On n’accéda pas immédiatement à la requête de Bach pour un titre officiel. D’innombrables tentatives à Leipzig pour présenter des œuvres de circonstances à l’occasion des anniversaires ou des fêtes de nom des membres de la famille du prince et de la musique festive à des occasions politiques demeurèrent également sans effet. Ce n’est que suite à une nouvelle tentative de Bach, à l’automne 1736, qu’il obtint du succès : le 19 novembre de cette année, il fut nommé par le prince «Compositeur bey Dero HofCapelle» [Compositeur de la cour]. Le 1erdécembre, Bach montrera sa reconnaissance par un concert à l’orgue Silbermann tout neuf de l’Église des femmes de Dresde.

Par la suite, Bach reviendra au genre de la messe protestante et en composera quatre en 1738 et 1739 (BWV 233 à 236). Encore une fois, les circonstances de composition ne sont pas claires et il est possible que ces messes soient le résultat de commandes. Bach reviendra à la Missa de 1733 entre 1743 et 1746, et ajoutera des mouvements provenant du Gloria, une musique religieuse en latin basée sur le lendemain de Noël («Gloria in excelsis Deo», BWV 191) dont il modifiera en partie le texte.

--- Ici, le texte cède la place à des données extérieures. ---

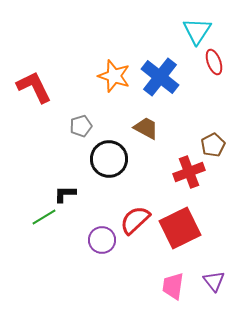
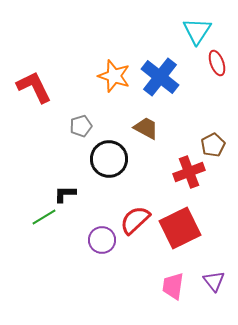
red ellipse: moved 3 px right, 1 px down
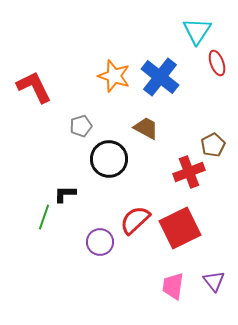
green line: rotated 40 degrees counterclockwise
purple circle: moved 2 px left, 2 px down
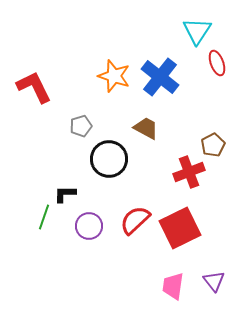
purple circle: moved 11 px left, 16 px up
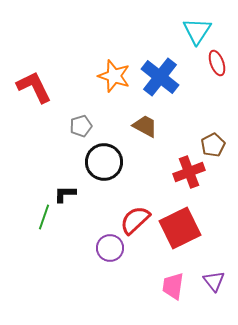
brown trapezoid: moved 1 px left, 2 px up
black circle: moved 5 px left, 3 px down
purple circle: moved 21 px right, 22 px down
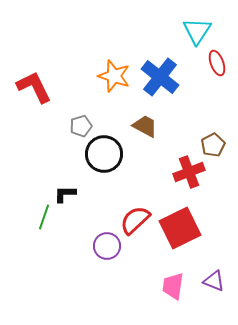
black circle: moved 8 px up
purple circle: moved 3 px left, 2 px up
purple triangle: rotated 30 degrees counterclockwise
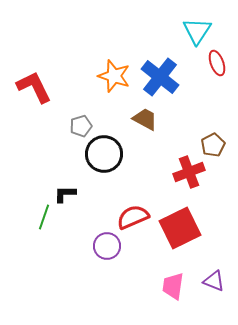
brown trapezoid: moved 7 px up
red semicircle: moved 2 px left, 3 px up; rotated 20 degrees clockwise
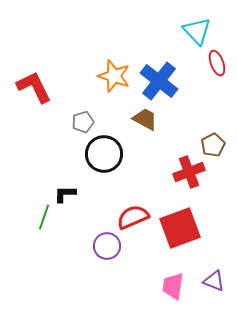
cyan triangle: rotated 16 degrees counterclockwise
blue cross: moved 1 px left, 4 px down
gray pentagon: moved 2 px right, 4 px up
red square: rotated 6 degrees clockwise
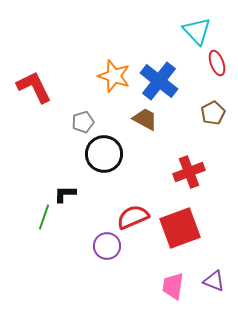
brown pentagon: moved 32 px up
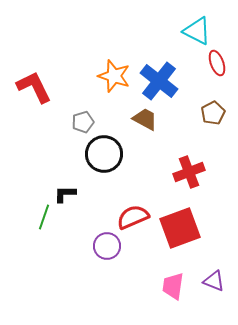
cyan triangle: rotated 20 degrees counterclockwise
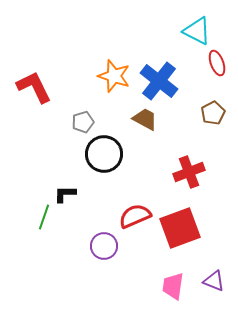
red semicircle: moved 2 px right, 1 px up
purple circle: moved 3 px left
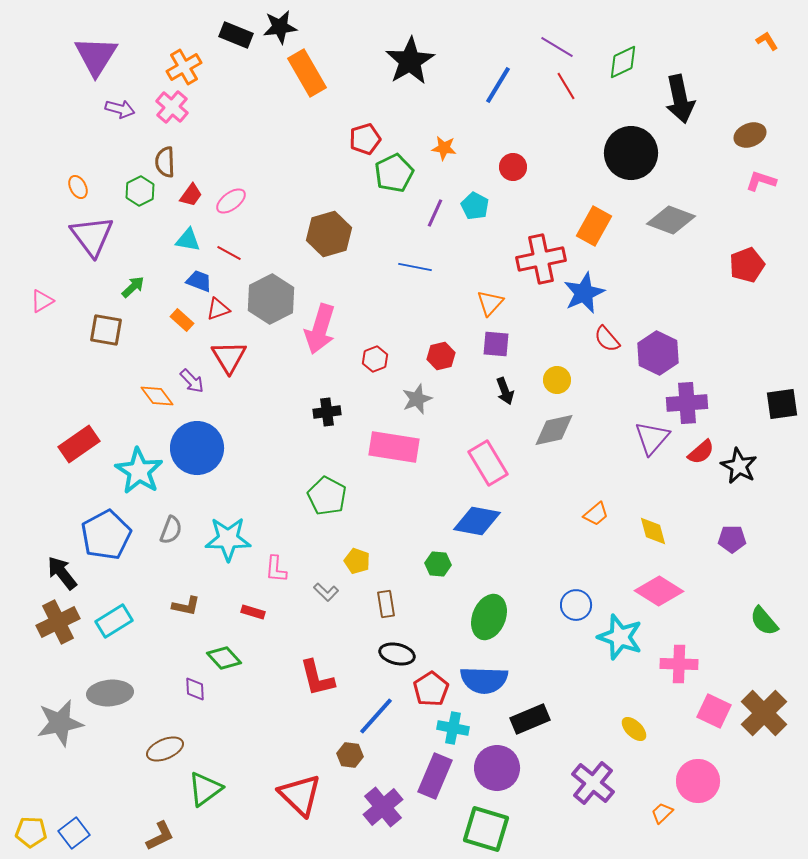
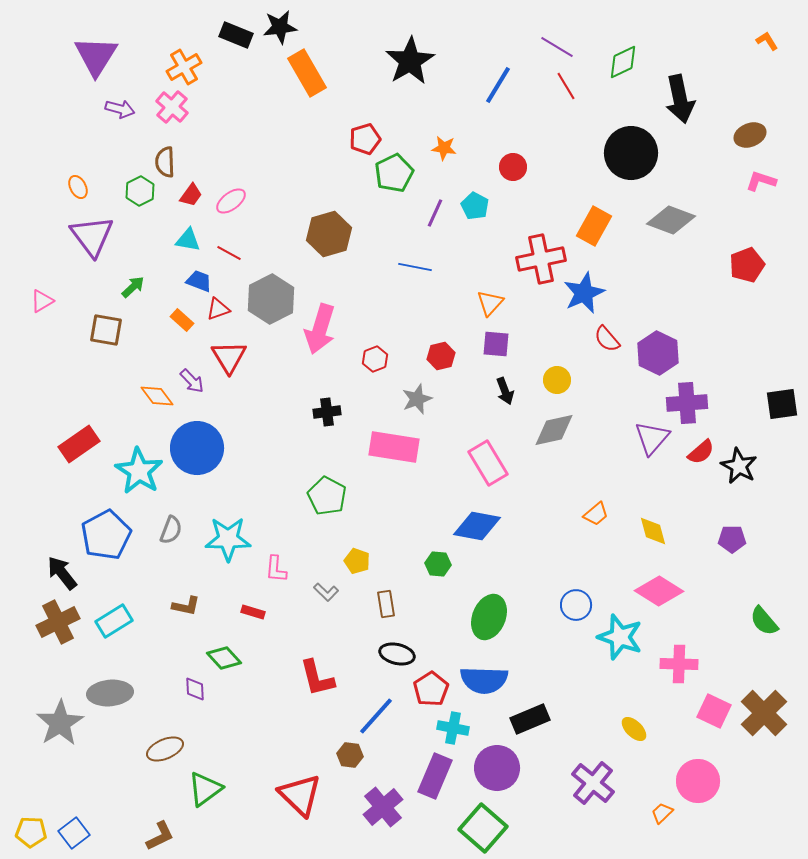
blue diamond at (477, 521): moved 5 px down
gray star at (60, 723): rotated 21 degrees counterclockwise
green square at (486, 829): moved 3 px left, 1 px up; rotated 24 degrees clockwise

Peut être qu’il lui fut à partir de ce moment impossible se séparer de l’œuvre. Il est bien possible que le plan initial ait alors commencé à mûrir: faire de la «Missa brevis» luthérienne une composition complète pour l’ordinaire de la messe, une «Missa tota», un plan judicieux s’il ne s’agissait que du résultat d’une motivation artistique interne, sans lien avec l’extérieur. Cependant, une messe complète en latin, et qui plus est, de cette dimension, n’avait aucune chance d’être jouée à Leipzig. Les chercheurs ont cherché des raisons extérieures et des occasions qui pourraient justifier l’impulsion de compléter cette messe. Une ordonnance pour le service religieux catholique de la cour apparaît, selon les circonstances, envisageable ainsi que, comme il l’a été suggéré ces dernières années, un lien entre l’église de la cour alors en chantier et la préparation (remise à 1751) de sa consécration. Cependant, il est exclu qu’elle ait put être conçue pour la grand-messe catholique car le texte de Bach en deux endroits ne suit pas celui prescrit par le texte canonique: dans le Gloria, chez Bach, comme dans la messe luthérienne, après l’invocation «Domine Fili unigenite, Jesu Christe» [Jésus Christ, Fils unique de Dieu], on retrouve le mot «altissime» [Très haut] et dans le Sanctus, le texte de Bach suit Isaïe 6, 3 : «Pleni sont cœet terra gloria ejus» [Les cieux et la terre sont remplis de sa gloire] au lieu de la formule rituelle de «gloria tua» [sa gloire, au lieu de ta gloire]. Que de tels détails aient pu jouer un rôle si important peut évidemment être débattu.

L’église Saint Nicolas à Leipzig
Gravure pubiée par Gabriel Bodenehr (Augsburg)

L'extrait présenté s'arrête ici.